Records from a data source

Start of Block

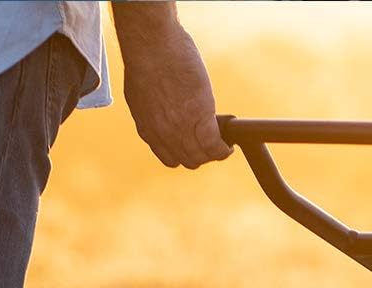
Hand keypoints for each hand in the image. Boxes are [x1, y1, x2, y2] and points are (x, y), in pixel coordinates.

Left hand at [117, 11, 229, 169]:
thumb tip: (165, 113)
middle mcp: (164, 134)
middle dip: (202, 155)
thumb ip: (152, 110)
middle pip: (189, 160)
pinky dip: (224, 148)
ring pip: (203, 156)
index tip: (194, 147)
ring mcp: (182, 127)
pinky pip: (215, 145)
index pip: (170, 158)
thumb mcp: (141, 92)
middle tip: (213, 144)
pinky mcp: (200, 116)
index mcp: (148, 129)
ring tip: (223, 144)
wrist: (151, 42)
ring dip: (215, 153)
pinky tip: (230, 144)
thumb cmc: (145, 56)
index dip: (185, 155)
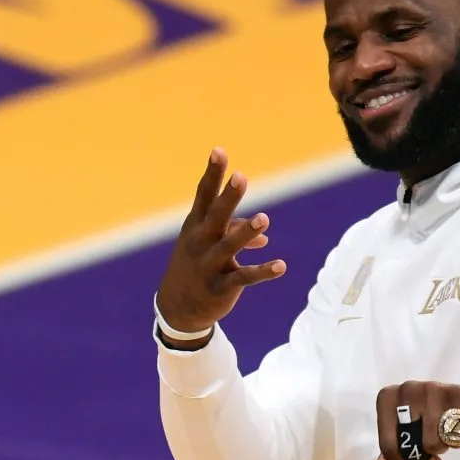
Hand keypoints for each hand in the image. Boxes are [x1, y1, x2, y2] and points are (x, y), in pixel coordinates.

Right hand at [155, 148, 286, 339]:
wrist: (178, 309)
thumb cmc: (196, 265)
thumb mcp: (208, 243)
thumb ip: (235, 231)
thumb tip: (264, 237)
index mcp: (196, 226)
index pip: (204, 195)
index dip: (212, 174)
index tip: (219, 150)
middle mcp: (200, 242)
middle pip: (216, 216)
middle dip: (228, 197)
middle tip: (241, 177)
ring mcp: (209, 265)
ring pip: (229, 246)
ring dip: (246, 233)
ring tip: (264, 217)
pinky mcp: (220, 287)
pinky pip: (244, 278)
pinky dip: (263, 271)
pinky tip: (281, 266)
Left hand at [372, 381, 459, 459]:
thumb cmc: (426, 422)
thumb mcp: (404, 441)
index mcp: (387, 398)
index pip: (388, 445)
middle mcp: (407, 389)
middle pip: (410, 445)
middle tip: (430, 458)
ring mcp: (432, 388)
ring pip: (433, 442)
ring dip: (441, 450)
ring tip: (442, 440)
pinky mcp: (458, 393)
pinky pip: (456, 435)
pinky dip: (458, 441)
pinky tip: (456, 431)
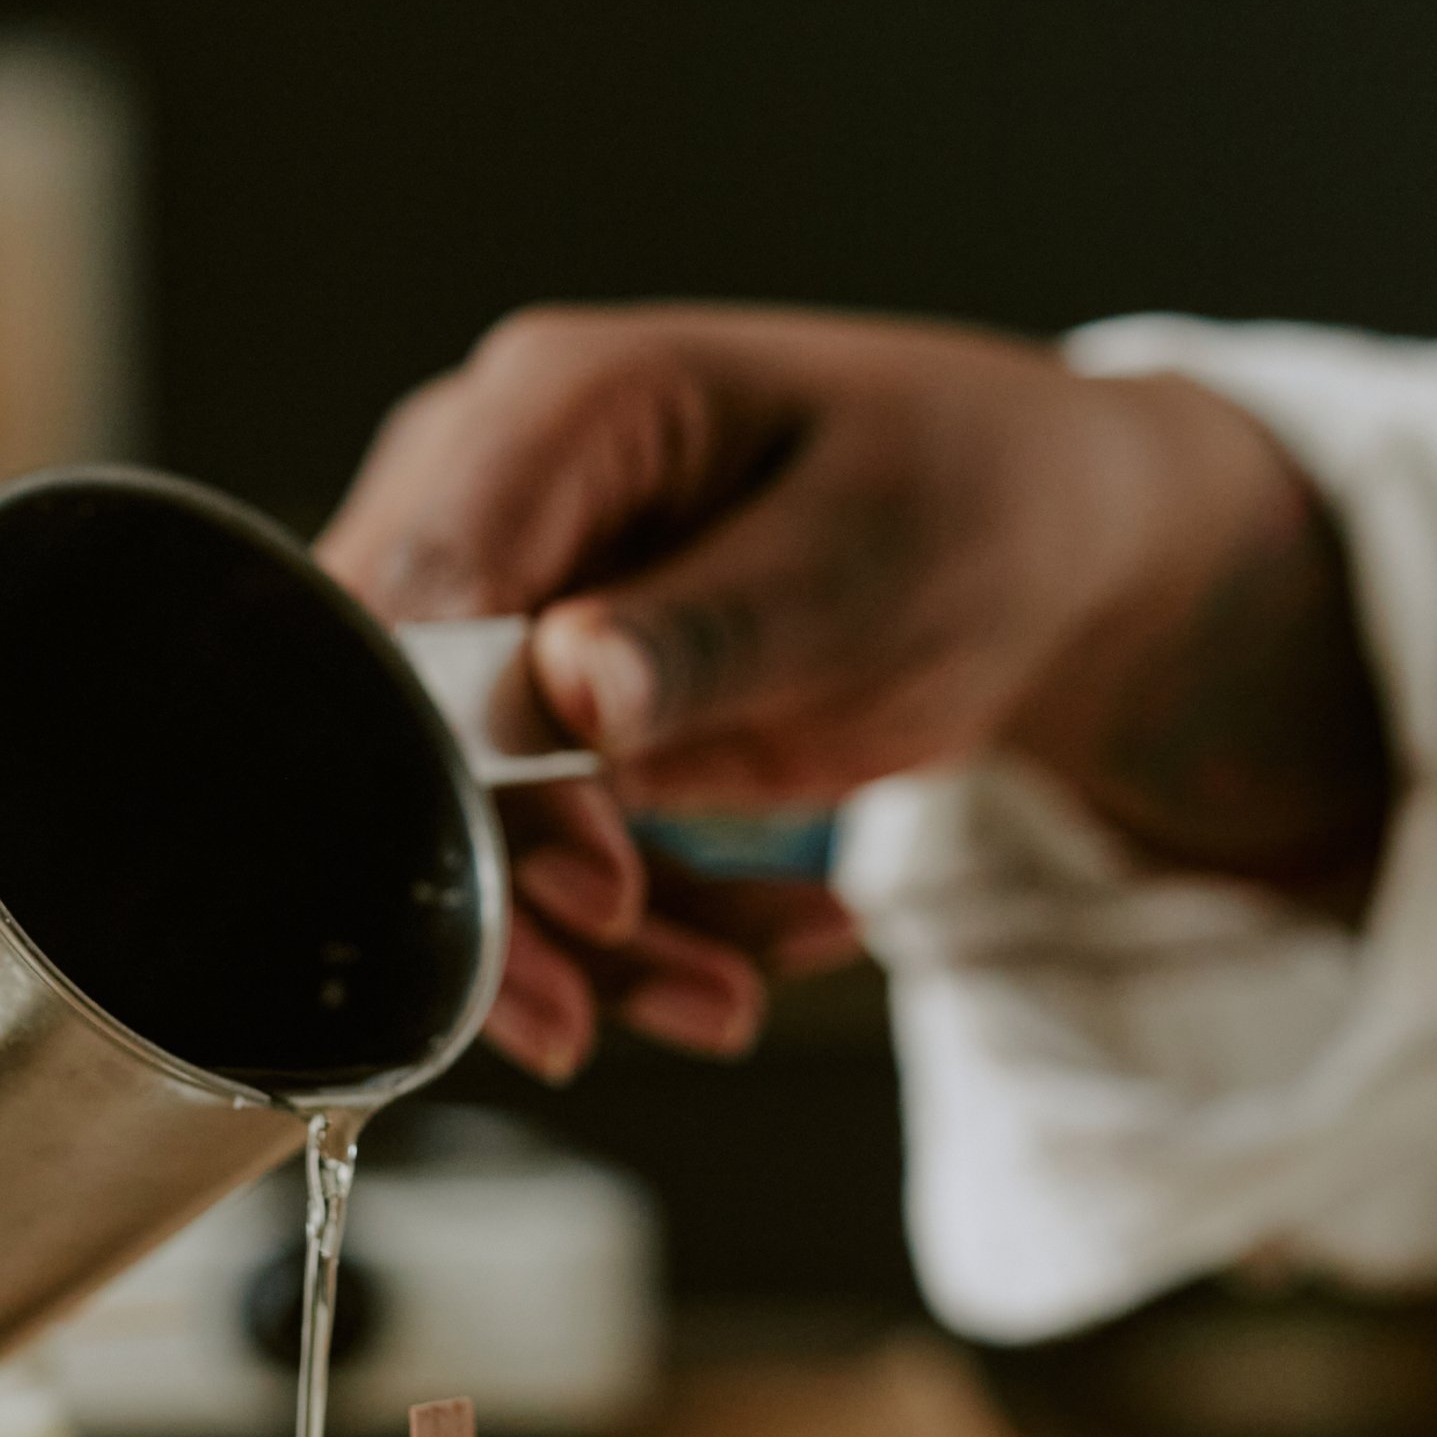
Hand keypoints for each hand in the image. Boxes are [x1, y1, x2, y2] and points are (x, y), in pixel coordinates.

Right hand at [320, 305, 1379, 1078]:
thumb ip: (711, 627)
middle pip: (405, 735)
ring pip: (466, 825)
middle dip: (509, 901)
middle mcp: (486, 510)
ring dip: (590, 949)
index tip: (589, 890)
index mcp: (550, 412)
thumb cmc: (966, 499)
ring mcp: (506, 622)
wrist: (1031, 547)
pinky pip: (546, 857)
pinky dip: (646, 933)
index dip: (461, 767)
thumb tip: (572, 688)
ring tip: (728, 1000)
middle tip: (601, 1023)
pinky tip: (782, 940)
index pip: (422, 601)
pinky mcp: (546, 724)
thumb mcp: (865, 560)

End of Block
Start of Block

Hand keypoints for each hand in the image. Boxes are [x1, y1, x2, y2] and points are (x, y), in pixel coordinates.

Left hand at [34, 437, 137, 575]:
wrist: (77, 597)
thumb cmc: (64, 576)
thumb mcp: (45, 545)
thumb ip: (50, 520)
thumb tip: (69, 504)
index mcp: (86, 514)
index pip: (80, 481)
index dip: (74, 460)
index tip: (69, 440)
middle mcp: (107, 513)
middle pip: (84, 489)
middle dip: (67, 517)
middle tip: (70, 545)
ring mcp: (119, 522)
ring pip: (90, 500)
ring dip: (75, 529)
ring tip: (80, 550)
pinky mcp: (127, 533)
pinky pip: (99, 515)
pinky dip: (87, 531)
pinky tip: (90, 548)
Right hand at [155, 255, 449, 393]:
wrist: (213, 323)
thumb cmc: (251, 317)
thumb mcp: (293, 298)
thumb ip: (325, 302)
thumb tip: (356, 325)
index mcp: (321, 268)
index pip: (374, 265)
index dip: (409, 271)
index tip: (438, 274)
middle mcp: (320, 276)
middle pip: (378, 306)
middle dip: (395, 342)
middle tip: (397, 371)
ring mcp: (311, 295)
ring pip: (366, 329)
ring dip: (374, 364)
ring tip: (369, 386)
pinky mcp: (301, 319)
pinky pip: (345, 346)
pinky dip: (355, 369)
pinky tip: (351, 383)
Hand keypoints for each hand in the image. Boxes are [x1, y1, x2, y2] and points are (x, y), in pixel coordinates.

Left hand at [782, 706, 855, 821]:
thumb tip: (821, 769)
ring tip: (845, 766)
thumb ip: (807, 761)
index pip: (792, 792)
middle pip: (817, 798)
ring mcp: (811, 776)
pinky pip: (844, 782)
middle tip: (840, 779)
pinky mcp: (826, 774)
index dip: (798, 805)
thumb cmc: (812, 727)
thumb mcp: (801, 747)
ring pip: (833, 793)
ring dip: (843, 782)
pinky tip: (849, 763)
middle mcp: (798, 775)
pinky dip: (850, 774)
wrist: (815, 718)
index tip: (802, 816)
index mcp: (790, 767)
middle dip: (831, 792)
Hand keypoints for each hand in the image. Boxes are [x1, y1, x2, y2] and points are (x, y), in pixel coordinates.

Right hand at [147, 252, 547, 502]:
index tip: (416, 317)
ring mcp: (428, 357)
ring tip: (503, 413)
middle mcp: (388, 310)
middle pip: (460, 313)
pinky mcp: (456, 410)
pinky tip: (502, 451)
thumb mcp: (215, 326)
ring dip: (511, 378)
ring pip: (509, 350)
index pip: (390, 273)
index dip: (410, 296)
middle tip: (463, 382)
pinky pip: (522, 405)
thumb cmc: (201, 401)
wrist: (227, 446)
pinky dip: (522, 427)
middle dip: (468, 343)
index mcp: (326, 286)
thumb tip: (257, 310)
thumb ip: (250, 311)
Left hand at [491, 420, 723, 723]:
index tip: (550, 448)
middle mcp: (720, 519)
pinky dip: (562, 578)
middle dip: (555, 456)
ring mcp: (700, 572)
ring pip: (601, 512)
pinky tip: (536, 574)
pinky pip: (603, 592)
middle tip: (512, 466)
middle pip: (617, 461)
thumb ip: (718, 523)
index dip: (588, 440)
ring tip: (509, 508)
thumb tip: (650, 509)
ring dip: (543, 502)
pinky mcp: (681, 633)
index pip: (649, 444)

End of Block
Start of Block

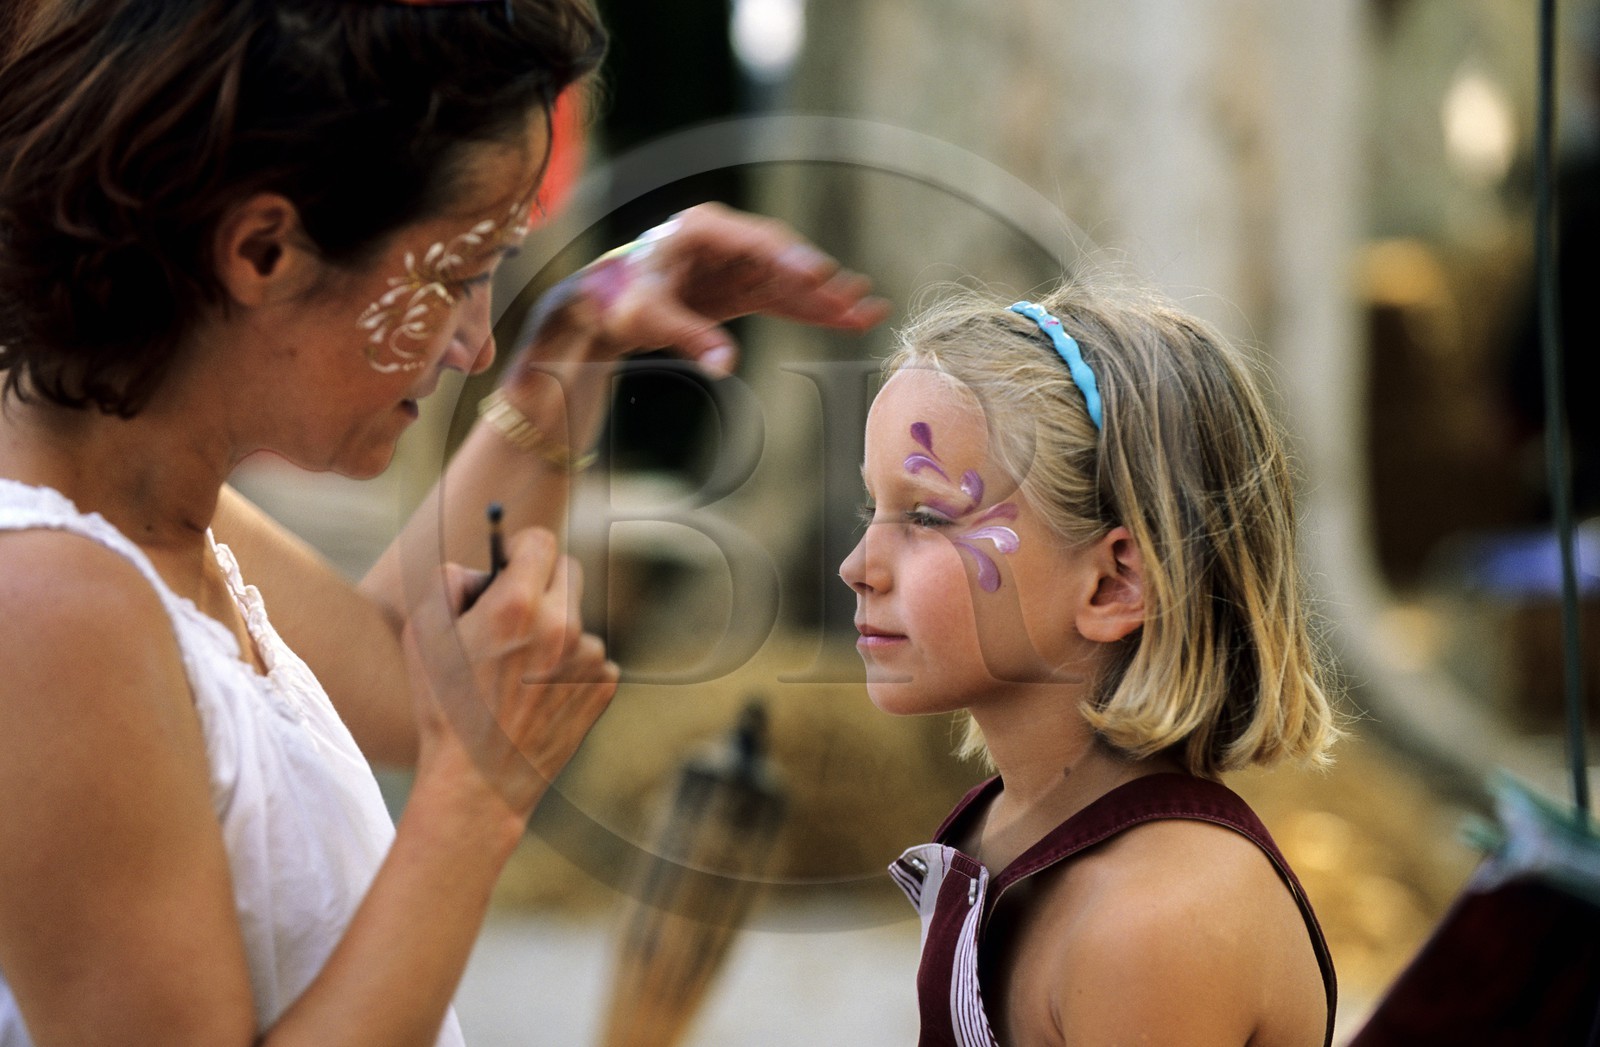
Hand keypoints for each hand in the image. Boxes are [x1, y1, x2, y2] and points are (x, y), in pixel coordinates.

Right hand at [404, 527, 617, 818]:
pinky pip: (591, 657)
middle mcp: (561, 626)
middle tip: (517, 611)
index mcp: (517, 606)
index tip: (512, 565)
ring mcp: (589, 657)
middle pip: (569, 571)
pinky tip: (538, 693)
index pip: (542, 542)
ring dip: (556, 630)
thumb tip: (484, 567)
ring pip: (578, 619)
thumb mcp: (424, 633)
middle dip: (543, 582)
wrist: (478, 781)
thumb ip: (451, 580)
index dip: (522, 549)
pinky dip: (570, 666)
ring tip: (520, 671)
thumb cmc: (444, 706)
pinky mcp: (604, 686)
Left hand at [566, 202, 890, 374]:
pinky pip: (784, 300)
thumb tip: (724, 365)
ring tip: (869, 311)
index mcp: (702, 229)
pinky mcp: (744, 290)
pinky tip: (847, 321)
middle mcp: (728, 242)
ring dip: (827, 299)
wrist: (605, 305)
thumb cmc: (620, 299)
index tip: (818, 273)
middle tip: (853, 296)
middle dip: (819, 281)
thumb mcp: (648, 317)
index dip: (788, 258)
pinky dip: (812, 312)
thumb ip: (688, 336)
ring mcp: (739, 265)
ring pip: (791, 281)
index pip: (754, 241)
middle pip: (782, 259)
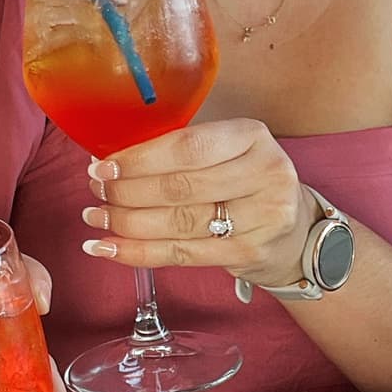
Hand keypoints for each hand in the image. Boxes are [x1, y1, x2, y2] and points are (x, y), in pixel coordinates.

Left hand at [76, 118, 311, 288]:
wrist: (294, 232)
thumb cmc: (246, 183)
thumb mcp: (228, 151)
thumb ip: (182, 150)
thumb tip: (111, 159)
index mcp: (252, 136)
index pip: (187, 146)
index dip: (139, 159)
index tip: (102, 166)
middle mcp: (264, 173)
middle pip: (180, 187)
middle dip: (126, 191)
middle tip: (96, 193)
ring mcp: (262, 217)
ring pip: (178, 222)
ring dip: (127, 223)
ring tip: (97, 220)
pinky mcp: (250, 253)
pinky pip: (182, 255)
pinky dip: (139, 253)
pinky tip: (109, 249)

End of Block

◆ Required work
Give back the exact lines above, running from the one that has "thumb cmc: (145, 56)" through the one that has "thumb mcp: (865, 560)", with nothing added and no pictures.

◆ Exercise result
thumb cmc: (145, 56)
index dip: (185, 155)
Hand keypoints for each hand in the image. Boxes are [x1, y1, x2, y2] and points are (x, y), in pixel coordinates.

Right hand at [155, 148, 286, 339]:
wrist: (178, 309)
thumb cmc: (196, 265)
thumb mcp: (208, 243)
thumb ip: (235, 231)
thumb tip: (264, 237)
index mcp: (196, 226)
index pip: (204, 195)
index dip: (212, 174)
index tip: (219, 150)
middle mcp: (200, 242)
middle pip: (216, 216)
middle dip: (228, 197)
middle tip: (241, 177)
ring mcp: (209, 265)
ring pip: (229, 246)
ring dip: (246, 233)
ring tip: (264, 217)
pinky mcp: (220, 287)
pinky pip: (244, 278)
pinky dip: (263, 271)
pinky tip: (281, 266)
Left hand at [372, 381, 459, 459]:
thumb cmc: (426, 422)
thumb mcp: (404, 441)
index mcp: (387, 398)
index pip: (388, 445)
middle mcp: (407, 389)
middle pip: (410, 445)
middle tip: (430, 458)
ring mcp: (432, 388)
ring pip: (433, 442)
ring dip: (441, 450)
ring tip: (442, 440)
pinky mcp: (458, 393)
pinky pip: (456, 435)
pinky dip: (458, 441)
pinky tip: (456, 431)
Hand keypoints for each hand in the image. Boxes are [x1, y1, x2, y2] and points are (x, y), in pixel coordinates.

Right hand at [320, 305, 1379, 1078]:
thumb ip: (711, 627)
middle pip: (405, 735)
ring pip: (466, 825)
middle dip: (509, 901)
middle mcp: (486, 510)
ring dip: (590, 949)
index tip: (589, 890)
index mcp: (550, 412)
thumb cmc: (966, 499)
ring mcp: (506, 622)
wrist: (1031, 547)
pinky pip: (546, 857)
pinky dip: (646, 933)
index dip: (461, 767)
thumb tip: (572, 688)
ring tip: (728, 1000)
middle tip: (601, 1023)
pinky tip: (782, 940)
index pip: (422, 601)
pinky mcp: (546, 724)
thumb mcp: (865, 560)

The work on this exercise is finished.